Denouncing the Iranian Islamic Revolutionary Guard Corps’ retaliation against Israel, Center for International Policy president and CEO Nancy Okail said Sunday that “escalatory actions by both countries threaten to fan the flames of conflict throughout the region, endangering the lives of millions.”

“We appreciate the apparent advance diplomatic efforts by the United States and others behind the scenes — as well U.S., U.K., and Jordanian participation in air defense measures — to minimize the impact of Iran’s attack,” she continued. “Prioritizing civilian protection and de-escalation was clearly the right approach and should continue to serve as the international community’s objectives in the critical days and weeks ahead.”

Okail emphasized that “achieving those goals requires not only arresting the escalation of violence between Israel and Iran, but securing a cease-fire in Gaza that halts the killing of civilians, releases the hostages, allows vital humanitarian aid to actually reach those who need it, and lowers tensions in the region. The continued unconditional supply to the Netanyahu government of the arms it is using in Gaza undermines those objectives, as well as U.S. and international law.”

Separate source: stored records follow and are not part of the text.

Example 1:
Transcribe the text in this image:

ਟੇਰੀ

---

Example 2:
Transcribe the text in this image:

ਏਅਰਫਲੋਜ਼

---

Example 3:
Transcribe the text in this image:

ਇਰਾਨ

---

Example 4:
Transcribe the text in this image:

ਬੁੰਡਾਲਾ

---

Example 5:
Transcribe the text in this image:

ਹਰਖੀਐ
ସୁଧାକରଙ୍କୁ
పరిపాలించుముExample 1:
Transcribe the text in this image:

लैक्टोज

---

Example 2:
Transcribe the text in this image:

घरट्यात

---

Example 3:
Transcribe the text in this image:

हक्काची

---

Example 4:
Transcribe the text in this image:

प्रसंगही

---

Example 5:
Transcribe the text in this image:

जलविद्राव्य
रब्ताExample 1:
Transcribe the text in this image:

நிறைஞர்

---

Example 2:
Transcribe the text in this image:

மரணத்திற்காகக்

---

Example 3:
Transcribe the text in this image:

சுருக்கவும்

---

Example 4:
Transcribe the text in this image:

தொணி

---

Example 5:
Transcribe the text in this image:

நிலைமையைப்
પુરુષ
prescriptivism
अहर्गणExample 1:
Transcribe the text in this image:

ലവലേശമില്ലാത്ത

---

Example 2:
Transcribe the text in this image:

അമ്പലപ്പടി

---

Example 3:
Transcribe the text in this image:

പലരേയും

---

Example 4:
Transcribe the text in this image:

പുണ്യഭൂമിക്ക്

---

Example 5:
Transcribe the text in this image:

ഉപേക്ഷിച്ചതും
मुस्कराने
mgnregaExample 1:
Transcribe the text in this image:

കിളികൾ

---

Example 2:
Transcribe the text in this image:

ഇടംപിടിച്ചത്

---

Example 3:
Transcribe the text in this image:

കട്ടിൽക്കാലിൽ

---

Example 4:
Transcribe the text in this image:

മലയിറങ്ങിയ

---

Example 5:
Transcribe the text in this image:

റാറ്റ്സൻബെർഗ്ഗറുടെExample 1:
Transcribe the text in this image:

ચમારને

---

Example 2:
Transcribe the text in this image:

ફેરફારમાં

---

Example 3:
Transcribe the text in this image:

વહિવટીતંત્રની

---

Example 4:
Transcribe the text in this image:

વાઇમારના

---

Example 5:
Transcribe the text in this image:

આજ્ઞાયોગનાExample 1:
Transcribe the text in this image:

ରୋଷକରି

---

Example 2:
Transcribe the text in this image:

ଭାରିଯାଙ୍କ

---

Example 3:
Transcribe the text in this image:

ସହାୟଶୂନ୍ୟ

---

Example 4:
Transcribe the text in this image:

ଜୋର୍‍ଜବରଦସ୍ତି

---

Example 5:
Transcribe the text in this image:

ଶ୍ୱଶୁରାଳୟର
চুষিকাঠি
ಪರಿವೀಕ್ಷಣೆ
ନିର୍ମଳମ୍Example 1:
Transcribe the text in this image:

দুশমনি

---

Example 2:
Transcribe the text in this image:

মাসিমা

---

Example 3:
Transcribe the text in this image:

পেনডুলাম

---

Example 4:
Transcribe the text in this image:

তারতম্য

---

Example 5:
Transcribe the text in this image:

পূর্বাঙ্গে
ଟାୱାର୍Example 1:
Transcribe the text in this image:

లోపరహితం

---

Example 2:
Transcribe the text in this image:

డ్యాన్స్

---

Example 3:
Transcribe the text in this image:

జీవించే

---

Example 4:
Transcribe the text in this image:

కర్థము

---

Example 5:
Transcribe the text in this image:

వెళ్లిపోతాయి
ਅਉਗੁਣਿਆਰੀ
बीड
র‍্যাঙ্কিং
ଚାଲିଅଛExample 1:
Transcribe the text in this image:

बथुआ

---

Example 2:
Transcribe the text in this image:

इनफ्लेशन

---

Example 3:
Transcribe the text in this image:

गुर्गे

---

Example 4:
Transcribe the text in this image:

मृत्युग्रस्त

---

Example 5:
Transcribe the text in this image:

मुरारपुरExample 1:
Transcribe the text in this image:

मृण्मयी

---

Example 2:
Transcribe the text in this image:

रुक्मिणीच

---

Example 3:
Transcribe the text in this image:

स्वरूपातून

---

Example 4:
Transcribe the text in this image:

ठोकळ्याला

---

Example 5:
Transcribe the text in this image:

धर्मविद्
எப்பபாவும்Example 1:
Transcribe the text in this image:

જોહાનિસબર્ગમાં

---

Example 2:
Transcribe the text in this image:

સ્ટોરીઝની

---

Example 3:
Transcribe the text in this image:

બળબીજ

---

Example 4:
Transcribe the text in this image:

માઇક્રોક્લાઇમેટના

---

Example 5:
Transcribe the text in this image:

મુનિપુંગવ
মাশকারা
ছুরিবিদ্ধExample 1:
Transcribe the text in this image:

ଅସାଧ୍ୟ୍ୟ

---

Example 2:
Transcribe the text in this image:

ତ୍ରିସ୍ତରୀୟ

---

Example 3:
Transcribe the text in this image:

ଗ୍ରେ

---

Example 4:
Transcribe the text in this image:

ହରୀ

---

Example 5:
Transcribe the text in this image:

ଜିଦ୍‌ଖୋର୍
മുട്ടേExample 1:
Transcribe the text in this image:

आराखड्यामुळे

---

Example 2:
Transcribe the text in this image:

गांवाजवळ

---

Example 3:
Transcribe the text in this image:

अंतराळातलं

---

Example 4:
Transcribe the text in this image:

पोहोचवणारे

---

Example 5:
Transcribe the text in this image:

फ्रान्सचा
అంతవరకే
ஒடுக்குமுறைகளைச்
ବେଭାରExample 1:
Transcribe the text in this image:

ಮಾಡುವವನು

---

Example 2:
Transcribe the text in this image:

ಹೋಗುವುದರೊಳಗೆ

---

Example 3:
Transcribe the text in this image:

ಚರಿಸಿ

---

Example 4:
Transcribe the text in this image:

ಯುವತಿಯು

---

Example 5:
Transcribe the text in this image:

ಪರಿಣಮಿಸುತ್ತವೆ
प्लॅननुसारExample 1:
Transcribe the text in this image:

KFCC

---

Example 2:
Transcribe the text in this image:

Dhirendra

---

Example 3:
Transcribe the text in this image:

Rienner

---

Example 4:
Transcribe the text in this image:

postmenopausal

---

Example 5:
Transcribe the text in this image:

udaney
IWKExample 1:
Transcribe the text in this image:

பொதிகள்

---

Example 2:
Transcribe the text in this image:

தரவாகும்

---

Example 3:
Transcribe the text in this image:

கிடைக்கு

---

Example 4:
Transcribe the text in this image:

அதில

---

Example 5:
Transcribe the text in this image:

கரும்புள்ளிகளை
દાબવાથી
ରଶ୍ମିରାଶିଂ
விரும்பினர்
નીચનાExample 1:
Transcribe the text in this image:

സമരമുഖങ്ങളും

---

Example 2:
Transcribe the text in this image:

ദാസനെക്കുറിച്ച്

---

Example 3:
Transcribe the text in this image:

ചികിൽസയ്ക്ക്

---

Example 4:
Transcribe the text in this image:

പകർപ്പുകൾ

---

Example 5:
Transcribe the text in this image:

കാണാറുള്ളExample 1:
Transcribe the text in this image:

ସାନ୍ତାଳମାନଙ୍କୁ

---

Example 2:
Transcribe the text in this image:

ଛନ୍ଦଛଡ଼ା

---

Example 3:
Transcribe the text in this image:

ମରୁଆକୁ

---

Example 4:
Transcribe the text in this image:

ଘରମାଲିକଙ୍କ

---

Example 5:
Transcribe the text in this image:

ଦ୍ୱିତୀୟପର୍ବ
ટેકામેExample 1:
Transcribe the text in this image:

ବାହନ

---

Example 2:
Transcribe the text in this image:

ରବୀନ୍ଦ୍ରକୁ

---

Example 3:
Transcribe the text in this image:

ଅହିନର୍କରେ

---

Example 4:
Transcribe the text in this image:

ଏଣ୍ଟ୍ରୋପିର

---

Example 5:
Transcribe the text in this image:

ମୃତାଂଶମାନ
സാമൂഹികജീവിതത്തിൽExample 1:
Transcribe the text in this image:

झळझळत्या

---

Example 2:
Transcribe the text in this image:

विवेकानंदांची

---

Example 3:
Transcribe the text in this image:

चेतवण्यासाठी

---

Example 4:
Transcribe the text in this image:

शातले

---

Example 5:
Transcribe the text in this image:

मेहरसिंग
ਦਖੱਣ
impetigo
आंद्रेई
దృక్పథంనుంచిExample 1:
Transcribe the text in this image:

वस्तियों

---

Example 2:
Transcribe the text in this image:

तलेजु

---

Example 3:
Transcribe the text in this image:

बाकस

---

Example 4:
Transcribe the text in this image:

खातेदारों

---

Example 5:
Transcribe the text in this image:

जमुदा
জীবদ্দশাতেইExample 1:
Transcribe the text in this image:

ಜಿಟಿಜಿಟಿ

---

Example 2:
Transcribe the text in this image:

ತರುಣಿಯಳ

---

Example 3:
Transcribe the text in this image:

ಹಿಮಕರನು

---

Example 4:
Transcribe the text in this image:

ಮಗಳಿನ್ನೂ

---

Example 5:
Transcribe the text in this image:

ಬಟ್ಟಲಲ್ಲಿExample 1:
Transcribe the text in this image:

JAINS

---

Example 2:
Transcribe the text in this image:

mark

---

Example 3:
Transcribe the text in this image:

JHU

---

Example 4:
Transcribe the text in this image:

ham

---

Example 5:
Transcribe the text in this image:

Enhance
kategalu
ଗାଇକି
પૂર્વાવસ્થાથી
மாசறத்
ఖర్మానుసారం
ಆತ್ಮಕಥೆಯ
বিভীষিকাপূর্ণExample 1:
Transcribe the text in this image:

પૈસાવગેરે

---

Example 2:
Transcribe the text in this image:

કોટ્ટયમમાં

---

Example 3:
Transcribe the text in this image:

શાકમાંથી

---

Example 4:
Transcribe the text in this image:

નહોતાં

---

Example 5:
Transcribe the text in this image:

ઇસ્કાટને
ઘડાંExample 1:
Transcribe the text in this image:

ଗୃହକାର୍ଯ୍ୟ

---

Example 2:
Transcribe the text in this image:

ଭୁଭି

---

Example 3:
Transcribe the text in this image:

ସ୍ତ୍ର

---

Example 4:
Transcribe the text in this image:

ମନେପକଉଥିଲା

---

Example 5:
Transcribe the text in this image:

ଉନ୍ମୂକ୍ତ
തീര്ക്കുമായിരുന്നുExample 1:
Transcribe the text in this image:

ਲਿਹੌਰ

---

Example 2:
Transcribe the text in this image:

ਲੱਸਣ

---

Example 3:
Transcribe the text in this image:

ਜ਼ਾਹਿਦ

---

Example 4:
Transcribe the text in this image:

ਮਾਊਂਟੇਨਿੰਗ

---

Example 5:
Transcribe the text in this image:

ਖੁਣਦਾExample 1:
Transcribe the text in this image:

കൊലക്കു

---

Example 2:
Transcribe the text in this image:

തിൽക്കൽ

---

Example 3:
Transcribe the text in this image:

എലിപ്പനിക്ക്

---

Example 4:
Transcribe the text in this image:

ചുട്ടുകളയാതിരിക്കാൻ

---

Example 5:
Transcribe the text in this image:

“Netanyahu’s repeated disregard of U.S. red lines in Gaza, moves to deepen permanent occupation in the Palestinian territory, and escalation with Iran are destabilizing the entire region,” she added. “With American forces already drawn into hostilities with the Iranian-backed Houthis and actively engaging Iranian missiles and drones, President Biden cannot afford to let the extremist prime minister continue to have a harmful, undue influence on the course of events. Hopefully, the president’s efforts have averted a wider regional war with Iran; we urge him to bring that same level of effort to save the people of Gaza.”

Trita Parsi, an expert on Iran and the Middle East and EVP at the Quincy Institute for Responsible Statecraft, said that “if you give Biden (deservingly) credit for having helped prevent the region from falling off the cliff last night, you must also give him credit for helping bring the region to the edge of the cliff in the first place by refusing to restrain Israel and blocking a cease-fire.”